The combatants were separated and Lyon walked over to the House water table, loudly making the statement “I wish I had been left alone awhile.” Griswold then re-approached him and Lyon came at him with a set of fire tongs, setting off a second brawl. Jonathan Mason commented that the incident caused the central legislative body of the United States of America had been reduced to "an assembly of Gladiators."

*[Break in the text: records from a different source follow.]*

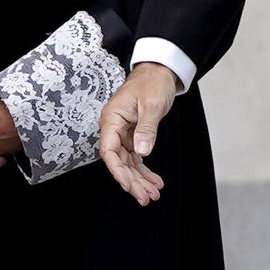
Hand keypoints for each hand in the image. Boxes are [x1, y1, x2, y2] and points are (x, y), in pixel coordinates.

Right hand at [98, 62, 178, 205]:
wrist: (159, 71)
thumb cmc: (152, 82)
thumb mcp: (151, 105)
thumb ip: (146, 129)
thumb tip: (142, 152)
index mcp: (112, 119)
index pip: (109, 151)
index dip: (118, 171)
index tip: (129, 185)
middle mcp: (114, 128)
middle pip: (119, 162)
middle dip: (132, 181)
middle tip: (146, 197)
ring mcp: (123, 133)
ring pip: (128, 163)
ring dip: (140, 180)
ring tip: (153, 195)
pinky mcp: (133, 135)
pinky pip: (136, 158)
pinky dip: (145, 170)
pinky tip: (154, 182)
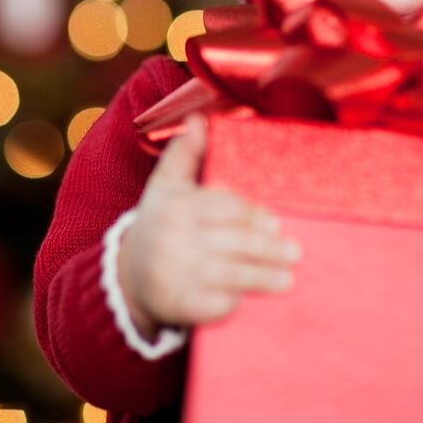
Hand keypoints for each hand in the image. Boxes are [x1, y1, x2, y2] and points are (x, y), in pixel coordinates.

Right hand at [117, 114, 300, 337]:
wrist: (128, 277)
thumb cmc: (158, 224)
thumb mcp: (165, 186)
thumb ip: (184, 153)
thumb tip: (199, 117)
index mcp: (175, 206)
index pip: (222, 208)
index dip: (251, 215)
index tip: (274, 222)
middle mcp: (173, 239)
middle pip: (231, 242)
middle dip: (266, 248)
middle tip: (294, 252)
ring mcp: (175, 274)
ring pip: (228, 274)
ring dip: (262, 277)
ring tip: (288, 279)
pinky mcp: (180, 305)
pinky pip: (215, 304)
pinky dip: (236, 302)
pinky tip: (254, 301)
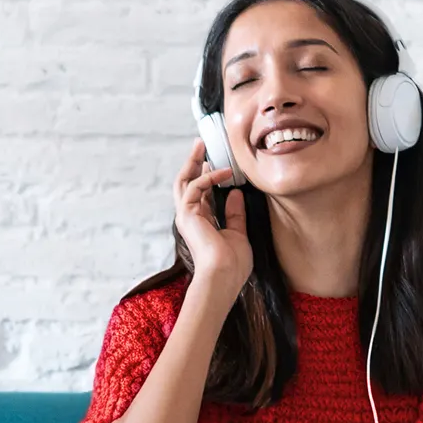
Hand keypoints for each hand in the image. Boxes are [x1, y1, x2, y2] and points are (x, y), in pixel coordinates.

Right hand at [174, 139, 251, 303]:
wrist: (224, 276)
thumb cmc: (232, 263)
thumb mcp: (238, 233)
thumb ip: (235, 213)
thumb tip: (235, 193)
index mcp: (202, 223)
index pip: (200, 193)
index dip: (206, 176)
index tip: (214, 162)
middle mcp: (191, 218)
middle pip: (187, 183)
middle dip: (193, 163)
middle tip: (200, 145)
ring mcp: (186, 216)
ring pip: (184, 181)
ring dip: (192, 162)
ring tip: (201, 146)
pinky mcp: (187, 215)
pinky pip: (194, 188)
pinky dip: (208, 178)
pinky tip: (223, 172)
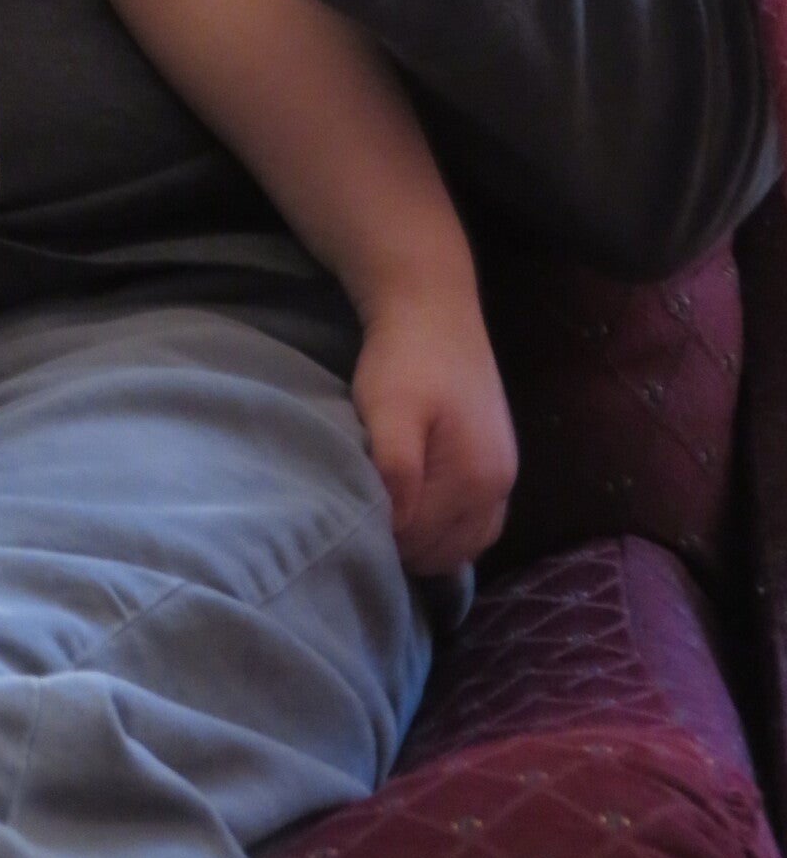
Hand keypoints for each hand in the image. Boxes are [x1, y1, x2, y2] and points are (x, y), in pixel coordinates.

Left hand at [350, 291, 516, 576]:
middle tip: (366, 524)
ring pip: (467, 541)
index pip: (424, 540)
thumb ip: (396, 471)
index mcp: (478, 478)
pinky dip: (449, 529)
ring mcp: (506, 476)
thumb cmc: (404, 359)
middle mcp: (502, 485)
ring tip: (389, 522)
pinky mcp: (499, 463)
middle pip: (450, 550)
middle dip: (408, 547)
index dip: (384, 538)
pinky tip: (419, 514)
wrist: (433, 307)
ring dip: (429, 543)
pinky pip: (477, 521)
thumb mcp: (388, 411)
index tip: (352, 519)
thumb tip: (396, 528)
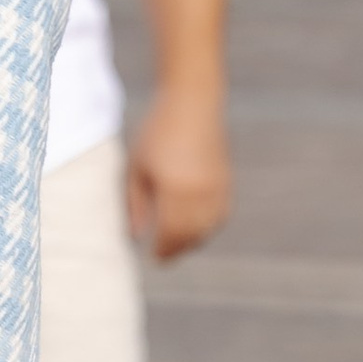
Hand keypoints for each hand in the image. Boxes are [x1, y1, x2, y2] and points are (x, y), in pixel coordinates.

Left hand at [125, 83, 231, 259]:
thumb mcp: (137, 167)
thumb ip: (136, 204)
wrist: (193, 103)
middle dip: (178, 248)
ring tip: (177, 242)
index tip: (154, 258)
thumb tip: (136, 236)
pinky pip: (220, 214)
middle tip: (164, 256)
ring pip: (209, 228)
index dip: (164, 250)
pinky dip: (208, 225)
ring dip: (194, 239)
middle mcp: (201, 194)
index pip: (172, 234)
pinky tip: (195, 224)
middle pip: (192, 235)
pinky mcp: (227, 181)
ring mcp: (218, 188)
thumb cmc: (158, 133)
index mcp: (176, 191)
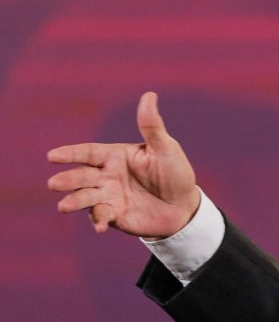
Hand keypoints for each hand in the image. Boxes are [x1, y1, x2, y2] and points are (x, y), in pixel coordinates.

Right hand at [47, 92, 199, 237]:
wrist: (184, 206)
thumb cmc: (175, 173)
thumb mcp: (165, 148)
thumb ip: (152, 126)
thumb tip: (150, 95)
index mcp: (115, 156)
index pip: (88, 153)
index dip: (70, 154)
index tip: (52, 156)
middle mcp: (106, 176)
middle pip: (82, 176)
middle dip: (67, 180)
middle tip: (54, 184)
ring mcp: (108, 196)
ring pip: (85, 197)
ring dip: (74, 201)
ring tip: (63, 205)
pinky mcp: (114, 215)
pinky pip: (101, 217)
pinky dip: (98, 221)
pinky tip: (99, 227)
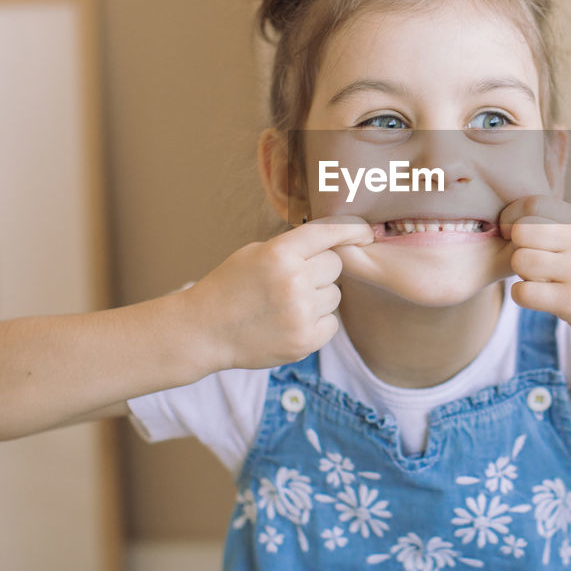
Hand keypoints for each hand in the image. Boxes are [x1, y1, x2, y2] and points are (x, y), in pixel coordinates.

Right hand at [183, 215, 373, 370]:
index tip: (366, 232)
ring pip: (335, 295)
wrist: (204, 330)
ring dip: (318, 297)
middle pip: (335, 265)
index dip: (351, 230)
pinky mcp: (305, 341)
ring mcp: (300, 313)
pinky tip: (290, 323)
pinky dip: (317, 323)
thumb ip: (294, 248)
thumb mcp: (255, 253)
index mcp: (279, 254)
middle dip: (320, 270)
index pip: (327, 233)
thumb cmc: (230, 286)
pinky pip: (331, 323)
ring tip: (286, 304)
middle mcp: (294, 281)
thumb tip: (337, 242)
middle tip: (294, 280)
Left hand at [499, 196, 570, 358]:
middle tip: (527, 261)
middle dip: (515, 247)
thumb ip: (563, 227)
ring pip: (520, 261)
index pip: (532, 203)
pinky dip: (522, 297)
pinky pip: (524, 293)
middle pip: (522, 230)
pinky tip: (539, 299)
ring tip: (539, 282)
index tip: (514, 234)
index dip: (512, 218)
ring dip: (521, 275)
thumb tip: (517, 220)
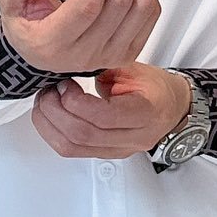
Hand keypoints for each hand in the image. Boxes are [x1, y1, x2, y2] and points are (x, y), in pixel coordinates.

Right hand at [0, 0, 159, 75]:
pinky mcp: (127, 51)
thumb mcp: (9, 0)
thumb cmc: (27, 25)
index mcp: (53, 43)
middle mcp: (85, 55)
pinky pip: (149, 15)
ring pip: (140, 8)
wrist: (39, 53)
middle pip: (119, 3)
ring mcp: (109, 55)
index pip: (88, 6)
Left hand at [31, 64, 191, 160]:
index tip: (64, 84)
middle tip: (48, 91)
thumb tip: (68, 63)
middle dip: (55, 111)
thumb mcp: (133, 68)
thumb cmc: (156, 88)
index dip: (76, 101)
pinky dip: (53, 134)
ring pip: (73, 148)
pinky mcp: (105, 153)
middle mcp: (132, 138)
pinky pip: (72, 151)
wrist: (172, 107)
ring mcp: (118, 149)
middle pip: (84, 135)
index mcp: (145, 113)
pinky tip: (48, 117)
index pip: (104, 117)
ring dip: (49, 125)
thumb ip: (103, 67)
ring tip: (44, 103)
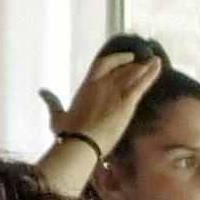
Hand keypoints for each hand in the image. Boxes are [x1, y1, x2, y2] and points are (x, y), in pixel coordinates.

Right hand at [44, 40, 163, 156]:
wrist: (81, 142)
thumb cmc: (68, 132)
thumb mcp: (57, 115)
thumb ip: (52, 102)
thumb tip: (42, 91)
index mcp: (86, 86)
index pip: (101, 64)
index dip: (115, 59)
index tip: (126, 57)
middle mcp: (101, 85)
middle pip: (121, 68)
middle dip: (133, 64)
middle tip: (145, 60)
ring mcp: (114, 92)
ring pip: (133, 73)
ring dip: (146, 66)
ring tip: (156, 61)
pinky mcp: (126, 103)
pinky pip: (141, 84)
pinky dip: (151, 74)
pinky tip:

The ever arrogant Griswold later said “I might perhaps have given him a second beating but the House was called to order.” Griswold, who was born to rank and privilege, ascribed Lyon's temperament to his working class Irish roots. In 1798, he wrote to a friend "The stories of his being sold for his passage from Ireland are likewise true--in short he is literally one of the most ignorant contemptible and brutal fellows in Congress--and that is saying a great deal." As a result of the incident, Lyon had the distinction of being the first member of the House to have an ethics violation charge filed against him for "gross indecency" for spitting on Griswold, although the Ethics Committee recommended censure, the House as a whole rejected the motion to censure him while the blue blooded Griswold will forever be the first congressman to engage in a physical altercation with another congressman.
Lyon was reelected to Congress while in jail in 1798, after he was found guilty of violating the Alien and Sedition Acts, which prohibited malicious writing of the American government or its officials.
Lyon was the first person to be put to trial for violating the acts and charged with criticizing Federalist president John Adams and disagreeing with Adams' decision to go to war against France. He was found guilty and sentenced to four months in jail and ordered to pay a $1,000 fine and court costs. While in jail, Lyon won election to the Sixth Congress. In the election of 1800, it was Lyon cast the deciding vote for Jefferson after the election went to the House of Representatives because of an electoral tie.
Lyon left the Congress in 1801 and moved to Kentucky where he settled in Caldwell County (now Lyon County) and became a member of the Kentucky House of Representatives in 1802. He was reelected to Congresses in 1803 and was appointed United States factor to the Cherokee Nation in Arkansas Territory in 1820. he died Spadra Bluff, Arkansas, August 1, 1822.
Griswold served as a judge of the Supreme Court of Connecticut in 1807, Lieutenant Governor from 1809 to 1811 and Governor from 1811 until his death in Norwich. He is buried Old Lyme, Connecticut.